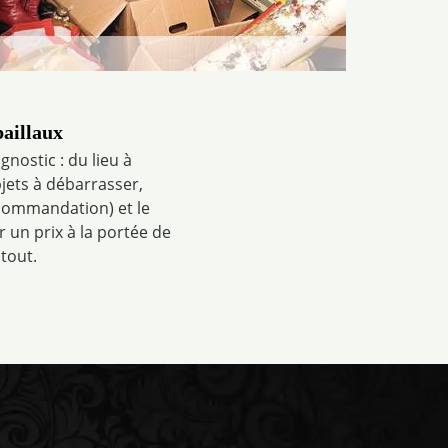
baillaux
nostic : du lieu à
bjets à débarrasser,
recommandation) et le
 un prix à la portée de
tout.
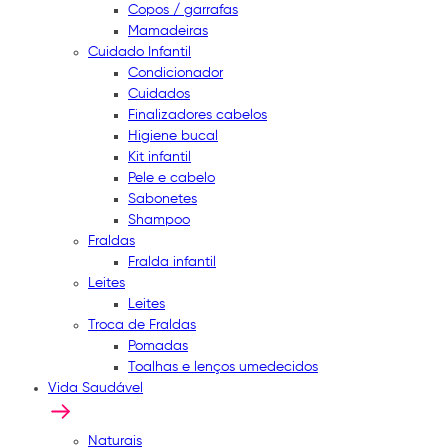
Copos / garrafas
Mamadeiras
Cuidado Infantil
Condicionador
Cuidados
Finalizadores cabelos
Higiene bucal
Kit infantil
Pele e cabelo
Sabonetes
Shampoo
Fraldas
Fralda infantil
Leites
Leites
Troca de Fraldas
Pomadas
Toalhas e lenços umedecidos
Vida Saudável
Naturais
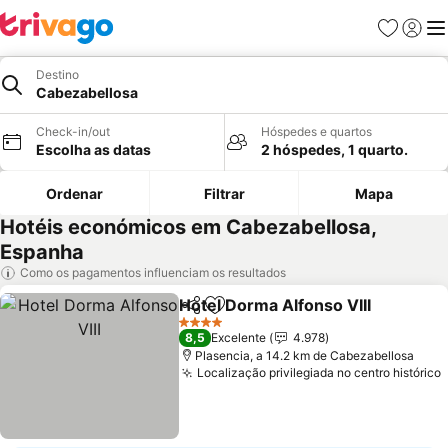
Favoritos
Iniciar
Me
Destino
Cabezabellosa
Check-in/out
Hóspedes e quartos
Escolha as datas
2 hóspedes, 1 quarto.
Ordenar
Filtrar
Mapa
Hotéis económicos em Cabezabellosa,
Espanha
Como os pagamentos influenciam os resultados
Hotel Dorma Alfonso VIII
Partilhar
Adicionar aos favoritos
4 Estrelas
8,5
Excelente
4.978
Plasencia, a 14.2 km de Cabezabellosa
Localização privilegiada no centro histórico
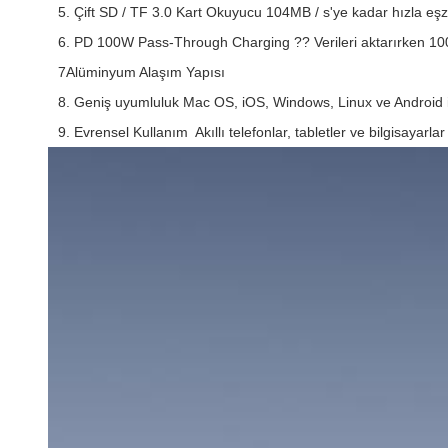
5. Çift SD / TF 3.0 Kart Okuyucu 104MB / s'ye kadar hızla eş
6. PD 100W Pass-Through Charging ?? Verileri aktarırken 100
7Alüminyum Alaşım Yapısı
8. Geniş uyumluluk Mac OS, iOS, Windows, Linux ve Android il
9. Evrensel Kullanım ️ Akıllı telefonlar, tabletler ve bilgisayarla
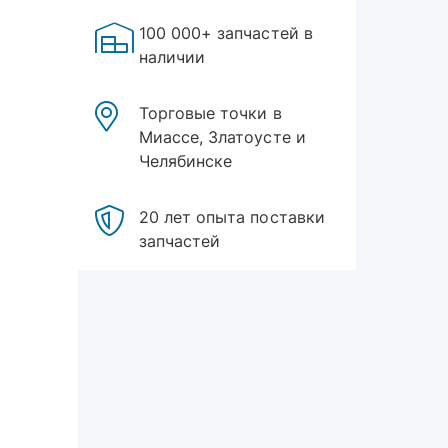
100 000+ запчастей в
наличии
Торговые точки в
Миассе, Златоусте и
Челябинске
20 лет опыта поставки
запчастей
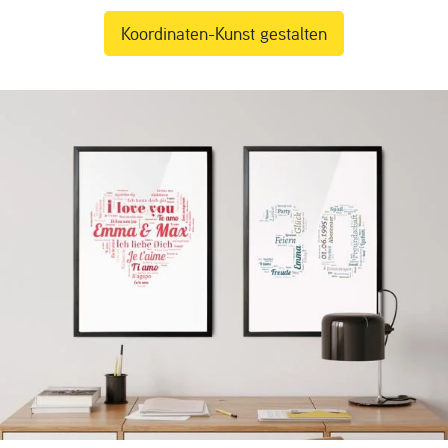
Koordinaten-Kunst gestalten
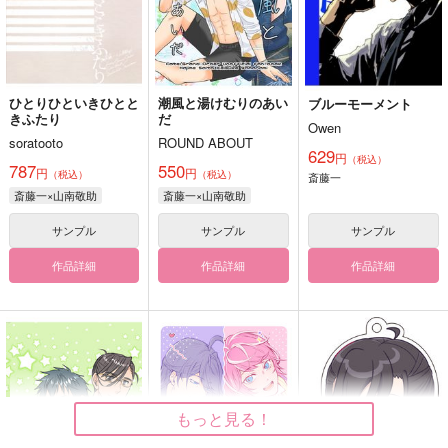
ひとりひといきひとと
潮風と湯けむりのあい
ブルーモーメント
きふたり
だ
Owen
soratooto
ROUND ABOUT
629
円
（税込）
787
550
円
円
（税込）
（税込）
斎藤一
斎藤一×山南敬助
斎藤一×山南敬助
サンプル
サンプル
サンプル
作品詳細
作品詳細
作品詳細
もっと見る！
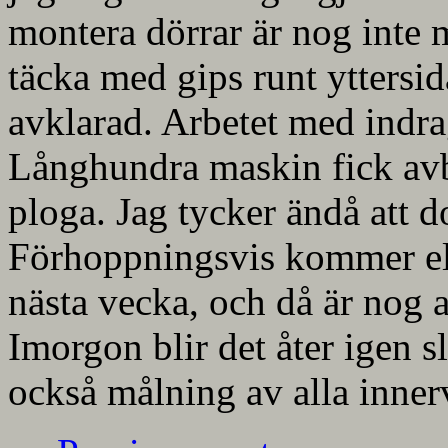
montera dörrar är nog inte m
täcka med gips runt yttersid
avklarad. Arbetet med indra
Långhundra maskin fick avbr
ploga. Jag tycker ändå att 
Förhoppningsvis kommer elen
nästa vecka, och då är nog al
Imorgon blir det åter igen 
också målning av alla inner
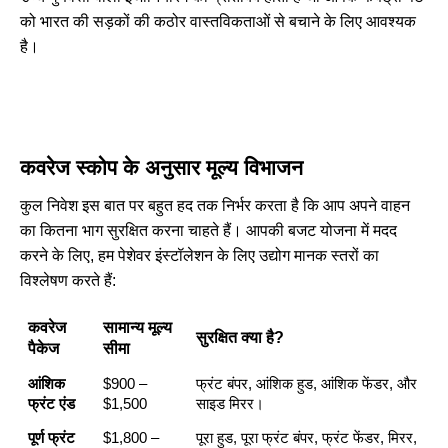
को भारत की सड़कों की कठोर वास्तविकताओं से बचाने के लिए आवश्यक
है।
कवरेज स्कोप के अनुसार मूल्य विभाजन
कुल निवेश इस बात पर बहुत हद तक निर्भर करता है कि आप अपने वाहन
का कितना भाग सुरक्षित करना चाहते हैं। आपकी बजट योजना में मदद
करने के लिए, हम पेशेवर इंस्टॉलेशन के लिए उद्योग मानक स्तरों का
विश्लेषण करते हैं:
कवरेज
सामान्य मूल्य
सुरक्षित क्या है?
पैकेज
सीमा
आंशिक
$900 –
फ्रंट बंपर, आंशिक हुड, आंशिक फेंडर, और
फ्रंट एंड
$1,500
साइड मिरर।
पूर्ण फ्रंट
$1,800 –
पूरा हुड, पूरा फ्रंट बंपर, फ्रंट फेंडर, मिरर,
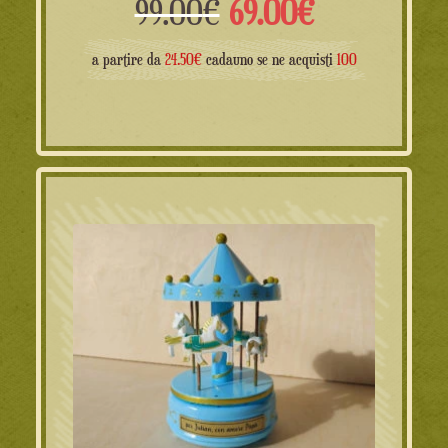
El
El
99.00
€
69.00
€
precio
precio
a partire da
24.50€
cadauno se ne acquisti
100
original
actual
era:
es:
99.00€.
69.00€.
• • • • •
What is expected
Please give the entries again word for word, without any pictures.

Output of the task
baillaux
nostic : du lieu à
bjets à débarrasser,
recommandation) et le
 un prix à la portée de
tout.
Copos / garrafas
Mamadeiras
Cuidado Infantil
Condicionador
Cuidados
Finalizadores cabelos
Higiene bucal
Kit infantil
Pele e cabelo
Sabonetes
Shampoo
Fraldas
Fralda infantil
Leites
Leites
Troca de Fraldas
Pomadas
Toalhas e lenços umedecidos
Vida Saudável
Naturais
Favoritos
Iniciar
Me
Destino
Cabezabellosa
Check-in/out
Hóspedes e quartos
Escolha as datas
2 hóspedes, 1 quarto.
Ordenar
Filtrar
Mapa
Hotéis económicos em Cabezabellosa,
Espanha
Como os pagamentos influenciam os resultados
Hotel Dorma Alfonso VIII
Partilhar
Adicionar aos favoritos
4 Estrelas
8,5
Excelente
4.978
Plasencia, a 14.2 km de Cabezabellosa
Localização privilegiada no centro histórico
5. Çift SD / TF 3.0 Kart Okuyucu 104MB / s'ye kadar hızla eş
6. PD 100W Pass-Through Charging ?? Verileri aktarırken 100
7Alüminyum Alaşım Yapısı
8. Geniş uyumluluk Mac OS, iOS, Windows, Linux ve Android il
9. Evrensel Kullanım ️ Akıllı telefonlar, tabletler ve bilgisayarla
100 000+ запчастей в
наличии
Торговые точки в
Миассе, Златоусте и
Челябинске
20 лет опыта поставки
запчастей
Koordinaten-Kunst gestalten
ひとりひといきひとと
潮風と湯けむりのあい
ブルーモーメント
きふたり
だ
Owen
soratooto
ROUND ABOUT
629
円
（税込）
787
550
円
円
（税込）
（税込）
斎藤一
斎藤一×山南敬助
斎藤一×山南敬助
サンプル
サンプル
サンプル
作品詳細
作品詳細
作品詳細
もっと見る！
montera dörrar är nog inte m
täcka med gips runt yttersid
avklarad. Arbetet med indra
Långhundra maskin fick avbr
ploga. Jag tycker ändå att 
Förhoppningsvis kommer elen
nästa vecka, och då är nog al
Imorgon blir det åter igen 
också målning av alla inner
को भारत की सड़कों की कठोर वास्तविकताओं से बचाने के लिए आवश्यक
है।
कवरेज स्कोप के अनुसार मूल्य विभाजन
कुल निवेश इस बात पर बहुत हद तक निर्भर करता है कि आप अपने वाहन
का कितना भाग सुरक्षित करना चाहते हैं। आपकी बजट योजना में मदद
करने के लिए, हम पेशेवर इंस्टॉलेशन के लिए उद्योग मानक स्तरों का
विश्लेषण करते हैं:
कवरेज
सामान्य मूल्य
सुरक्षित क्या है?
पैकेज
सीमा
आंशिक
$900 –
फ्रंट बंपर, आंशिक हुड, आंशिक फेंडर, और
फ्रंट एंड
$1,500
साइड मिरर।
पूर्ण फ्रंट
$1,800 –
पूरा हुड, पूरा फ्रंट बंपर, फ्रंट फेंडर, मिरर,
El
El
99.00
€
69.00
€
precio
precio
a partire da
24.50€
cadauno se ne acquisti
100
original
actual
era:
es:
99.00€.
69.00€.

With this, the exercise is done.